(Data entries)
---*---

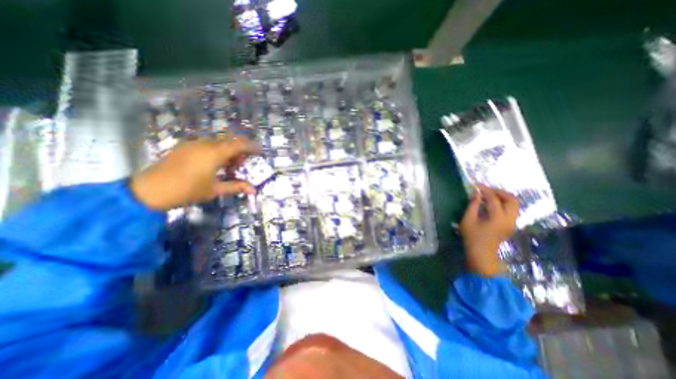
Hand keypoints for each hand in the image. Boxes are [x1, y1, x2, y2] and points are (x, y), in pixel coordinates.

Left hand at [131, 137, 258, 210]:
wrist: (149, 190)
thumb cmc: (187, 190)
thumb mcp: (215, 190)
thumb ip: (236, 187)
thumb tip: (254, 190)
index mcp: (214, 153)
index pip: (239, 144)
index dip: (252, 146)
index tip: (260, 151)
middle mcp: (205, 144)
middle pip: (229, 142)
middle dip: (239, 152)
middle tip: (242, 165)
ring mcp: (192, 144)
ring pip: (217, 144)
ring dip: (227, 153)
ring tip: (228, 167)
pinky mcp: (184, 147)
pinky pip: (206, 146)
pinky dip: (215, 152)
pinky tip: (213, 165)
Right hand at [460, 186, 519, 276]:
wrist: (482, 253)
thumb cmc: (472, 237)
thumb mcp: (468, 220)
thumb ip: (473, 205)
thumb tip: (476, 193)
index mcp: (497, 218)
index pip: (494, 198)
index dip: (485, 190)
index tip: (476, 185)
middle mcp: (509, 219)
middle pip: (512, 199)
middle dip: (499, 192)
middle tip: (486, 190)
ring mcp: (513, 222)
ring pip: (514, 204)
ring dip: (502, 197)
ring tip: (489, 195)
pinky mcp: (511, 225)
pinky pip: (511, 209)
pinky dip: (503, 203)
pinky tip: (491, 204)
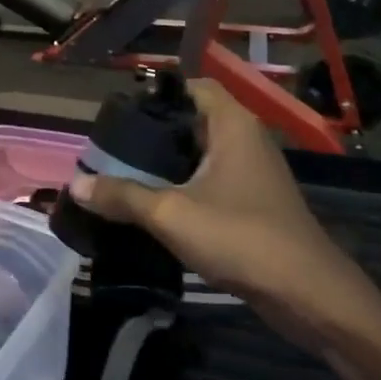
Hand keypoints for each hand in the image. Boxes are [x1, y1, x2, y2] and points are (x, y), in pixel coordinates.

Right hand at [67, 80, 380, 351]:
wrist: (306, 292)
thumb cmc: (240, 237)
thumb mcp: (171, 214)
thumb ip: (121, 196)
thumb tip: (75, 185)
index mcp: (232, 124)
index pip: (192, 86)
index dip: (156, 95)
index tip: (119, 117)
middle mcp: (245, 139)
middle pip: (192, 121)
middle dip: (153, 134)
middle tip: (111, 150)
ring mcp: (252, 172)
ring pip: (200, 154)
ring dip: (166, 164)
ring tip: (123, 176)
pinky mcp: (252, 202)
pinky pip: (210, 181)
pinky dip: (183, 187)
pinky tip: (154, 206)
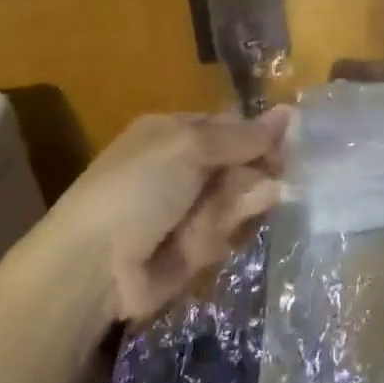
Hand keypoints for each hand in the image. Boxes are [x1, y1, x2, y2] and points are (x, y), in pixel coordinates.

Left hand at [41, 108, 290, 323]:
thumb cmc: (137, 189)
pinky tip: (200, 242)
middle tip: (265, 181)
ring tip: (210, 220)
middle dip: (255, 172)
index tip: (289, 143)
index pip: (233, 126)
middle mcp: (183, 167)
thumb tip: (290, 112)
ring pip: (240, 198)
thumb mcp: (189, 147)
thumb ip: (243, 135)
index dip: (261, 134)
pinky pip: (228, 233)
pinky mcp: (194, 248)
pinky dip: (220, 235)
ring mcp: (189, 209)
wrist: (93, 269)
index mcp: (174, 133)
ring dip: (236, 206)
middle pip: (243, 162)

---*---

Here the output must be the lines above from the line with "thumb mcp: (215, 190)" to the line with "pinky mcp: (184, 147)", both included, duplicated word for word and nothing else.

**Final answer**
thumb mcp: (215, 190)
thumb ip: (236, 187)
thumb tip: (254, 190)
index mcp: (214, 153)
index pip: (239, 144)
index dip: (252, 146)
index tip: (260, 151)
middle mcp: (205, 144)
middle pip: (229, 142)
middle dip: (239, 152)
middle tip: (242, 165)
ring mcp: (192, 144)
ring pip: (217, 144)
ring dip: (227, 153)
ring tip: (228, 167)
pinky mcp: (184, 147)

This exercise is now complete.